29

299 55 105
                                    

Artık sınır var 50 oy 100 yorum.
•°•★•°•

"Senin aklına uyduğuma inanamıyorum." Mikasa söylenerek çizmesine yapışan tozları silkeledi. "Beğenmeyen gidebilir." Dedi Nuru ve Mikasa'yı beklemeden ilerlemeye devam etti. Bütün yol boyunca böyle atışmışlardı. "Hey, beni bekle." Mikasa koşarak Nuru'ya yetişti. Her şeye kulp buluyor olabilirdi ama onun için bunda başka bir yol olmadığı da değişmez gerçekti. "Nazlanma da Yn'ciğimi alalım. Yeğenimi özledim."

"Bu iş o kadar da kolay değil Nuru. Evet ikimiz fazla güçlüyüz ama sadece ikimiz koskaca Roma'nın sarayına nasıl girebilir."

"Ah canım benim... Senin kardeşin yeryüzünün sahibi Geb'in kulu Nuru. Benim yapamayacağım iş, giremeyeceğim yer yoktur." Dedi Nuru böbürlenerek. "Yüce Geb'in neden seni seçtiğini hâlâ anlamıyorum." Göz devirdi Mikasa.

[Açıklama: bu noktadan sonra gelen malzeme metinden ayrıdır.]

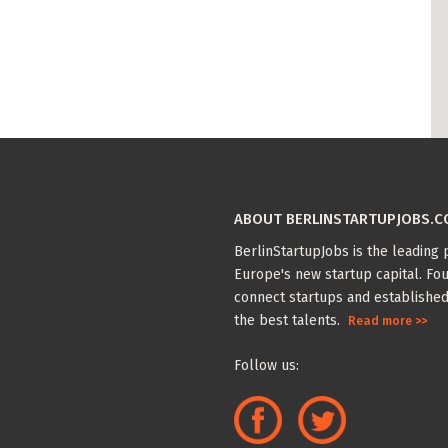
ABOUT BERLINSTARTUPJOBS.
BerlinStartupJobs is the leading p
Europe's new startup capital. Fou
connect startups and established
the best talents.
Read more >>
Follow us: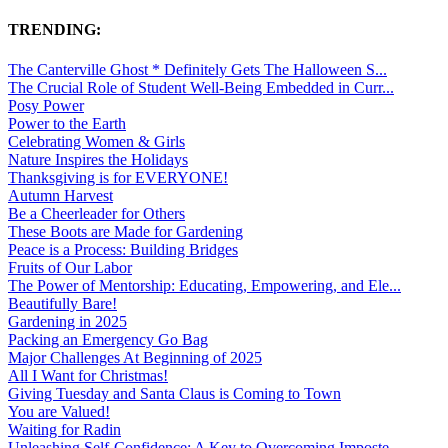
TRENDING:
The Canterville Ghost * Definitely Gets The Halloween S...
The Crucial Role of Student Well-Being Embedded in Curr...
Posy Power
Power to the Earth
Celebrating Women & Girls
Nature Inspires the Holidays
Thanksgiving is for EVERYONE!
Autumn Harvest
Be a Cheerleader for Others
These Boots are Made for Gardening
Peace is a Process: Building Bridges
Fruits of Our Labor
The Power of Mentorship: Educating, Empowering, and Ele...
Beautifully Bare!
Gardening in 2025
Packing an Emergency Go Bag
Major Challenges At Beginning of 2025
All I Want for Christmas!
Giving Tuesday and Santa Claus is Coming to Town
You are Valued!
Waiting for Radin
Unleashing Self-Confidence: A Key to Overcoming Imposte...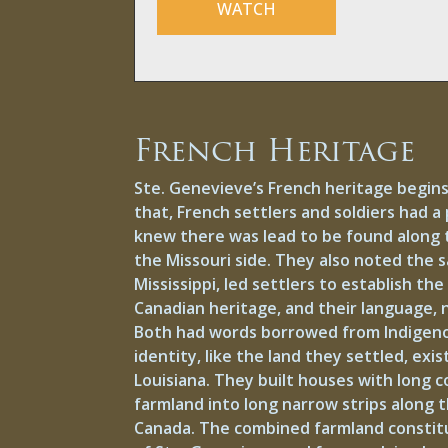
WATCH
French Heritage
Ste. Genevieve’s French heritage begins
that, French settlers and soldiers had a 
knew there was lead to be found along t
the Missouri side. They also noted the sa
Mississippi, led settlers to establish t
Canadian heritage, and their language,
Both had words borrowed from Indigenou
identity, like the land they settled, 
Louisiana. They built houses with long c
farmland into long narrow strips along th
Canada. The combined farmland constitu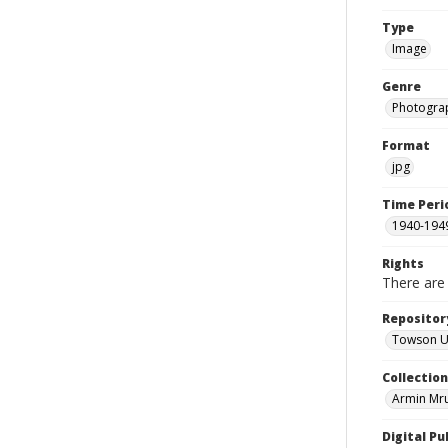
Type
Image
Genre
Photogra
Format
jpg
Time Peri
1940-194
Rights
There are 
Repositor
Towson Uni
Collectio
Armin Mr
Digital Pu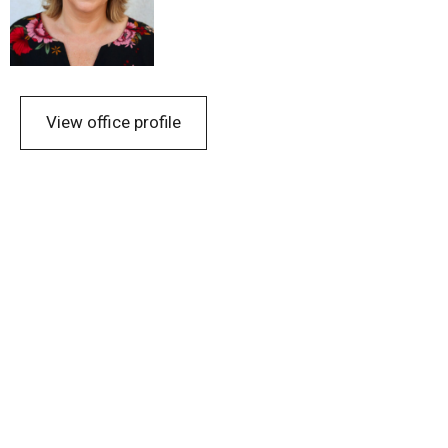
View office profile
Urban Design
Public buildings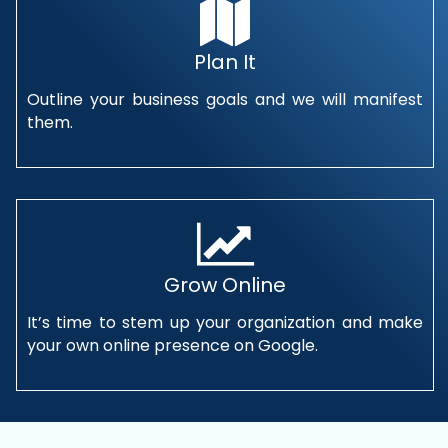
Plan It
Outline your business goals and we will manifest
them.
Grow Online
It’s time to stem up your organization and make
your own online presence on Google.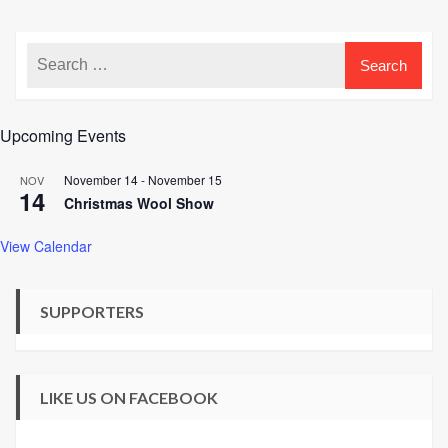
Upcoming Events
November 14
-
November 15
NOV
14
Christmas Wool Show
View Calendar
SUPPORTERS
LIKE US ON FACEBOOK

"Sevimli yüzüme dayanamamıştır."

(10 yıl önce Nuru:9 yaşında)

"Sen kimsin?.." Nuru çekinerek geri adımladı. Her şeyden kaçıp uzaklaşmak için geldiği bu ıssız yerde karşısında beliren tuhaf adam onu korkutmuştu. "Bir yoldaş." Nuru karşısındaki ne olduğunu bilmediği varlığın güçlü enerjisini hissedebiliyordu. Bu baskınlık neredeyse genzini bile tıkayabilecek seviyedeydi. "Yoldaş?"

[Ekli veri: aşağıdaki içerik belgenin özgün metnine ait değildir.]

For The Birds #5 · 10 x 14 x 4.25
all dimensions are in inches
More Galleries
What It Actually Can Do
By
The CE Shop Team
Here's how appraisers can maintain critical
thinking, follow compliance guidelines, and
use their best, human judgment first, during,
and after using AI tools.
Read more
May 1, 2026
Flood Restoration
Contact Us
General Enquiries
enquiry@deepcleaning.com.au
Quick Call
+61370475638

"Evet... Sana yol göstereceğim ama bir karşılığı olacak."

"Yol görmek istemem!" Nuru ciddi ifadesini takındı ve bir adım adamdan uzaklaştı. "Kardeşlerinin seni sevmesini istemez misin?" Kararlı duruşu duyduğu şeyle bozuldu. Sonuçta sadece bir çocuktu o. "Bunu nasıl yapacaksın ki?" dedi bir umutla. "Ben değil sen yapacaksın."

"Denemedim mi sanıyorsun? Onların arkasında bir Tanrı yol gösteriyor ama benim arkamda kimse yok. Ben yalnızım. Hatta öyle umurlarında değilim ki beni öldürmeye bile tenezzül etmedi o (Thot)." Nuru tekrar incindiğini hissetti.

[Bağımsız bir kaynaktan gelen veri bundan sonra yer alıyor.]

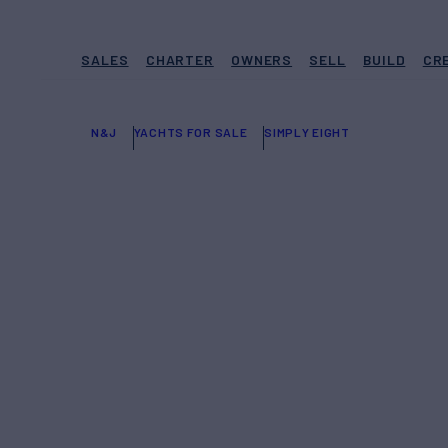
SALES
CHARTER
OWNERS
SELL
BUILD
CR
N&J
YACHTS FOR SALE
SIMPLY EIGHT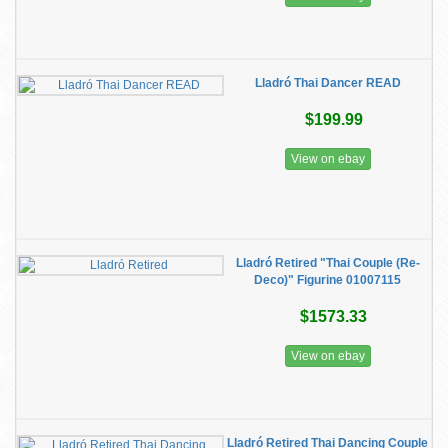
Lladró Thai Dancer READ
$199.99
View on ebay
Lladró Retired "Thai Couple (Re-
Deco)" Figurine 01007115
$1573.33
View on ebay
Lladró Retired Thai Dancing Couple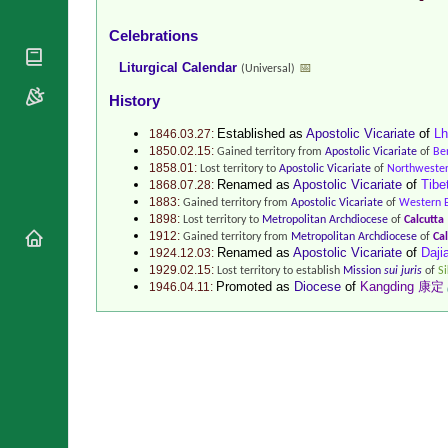
National
By Rite
Organisations
Shrines
Celebrations
Vacant
Religious
World
Liturgical Calendar
📅
Sees
(Universal)
Orders
Heritage
Titular
History
Churches
Bishops’
Sees
Conferences
Rome
Established as
Apostolic Vicariate
of
L
1846.03.27:
Recent
Apostolic
1850.02.15:
Gained territory from
Apostolic Vicariate
of
Be
Appointments
1858.01:
Nunciatures
Lost territory to
Apostolic Vicariate
of
Northwest
Renamed as
Apostolic Vicariate
of
Tib
1868.07.28:
Papal Audiences
1883:
Gained territory from
Apostolic Vicariate
of
Western 
Necrology
1898:
Lost territory to
Metropolitan Archdiocese
of
Calcutta
1912:
Gained territory from
Metropolitan Archdiocese
of
Cal
Diocese Changes
Renamed as
Apostolic Vicariate
of
Daj
1924.12.03:
1929.02.15:
Lost territory to establish
Mission
sui juris
of
S
Celebrations
Comments
Promoted as
Diocese
of
Kangding 康定
1946.04.11:
Commemorations
RSS Feeds
Conclaves
𝕏 Tweets
Sede Vacante
Donate!
Updates
About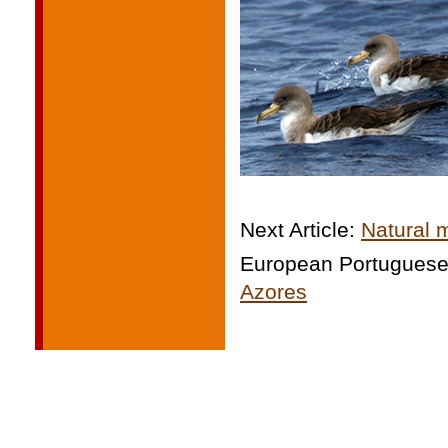
Next Article:
Natural 
European Portugues
Azores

"Ya kimsenin saygısını kazanamadığı Tanrı Geb? Eğer o sana yol gösterirse ne yaparsın?" Nuru'nun bir anlığına gözleri parladı ama bunun imkansızlığını hatırlayınca tekrar eski üzgün ifadesine döndü. "Thot gibi birisini bile kabul etmeyen Geb'in, benim arkamda duracağını pek sanmıyorum." Sesi özgüvensizdi. "Neden? Senin neyin eksik ki?"

"Benim arkamda kendi annem bile durmaz." Çünkü Nuru'nun annesi ikizi Semru'yu daha çok sever... Semru'yu herkes sever... O mükemmel ama Nuru öyle değil. "Değersizim."

"Değilsin. Sana kim olabileceğini göstereceğim." Nuru başını kaldırdı ve karşısındaki adamın tenini kum kapladı. "Ben Tanrı Geb, senin yolunu çizeceğim."

•°•★

"Aynen sevimlilik."

"Gülümse biraz." Mikasa yapmacık bir şekilde dudaklarını kıvırdı. "Yok gülümseme korkunçsun." Mikasa göz devirmişken çoktan senin tutulduğun saraya yaklaşmışlardı bile. Geriye kalan tek sorun, içeri nasıl girecekler?

"O kahya da kendisini bir şey sanıyor. Sırf azıcık sohbet ettik diye olacak iş mi? Bizi bu dereye kadar yolladı çamaşır yıkamaya." Mikasa ve Nuru duydukları sesle hemen bir ağacın arkasına sindi görünmemek için. "Neymiş? Kraliçe hakkında böyle konuşmamalıymışız. Yalan mı? Majestleri saraya başka bir kadın getiriyor, o bunu engelleyemiyor ama suçlu biziz." İki kızdan diğeri arkadaşının sözlerini doğruladı.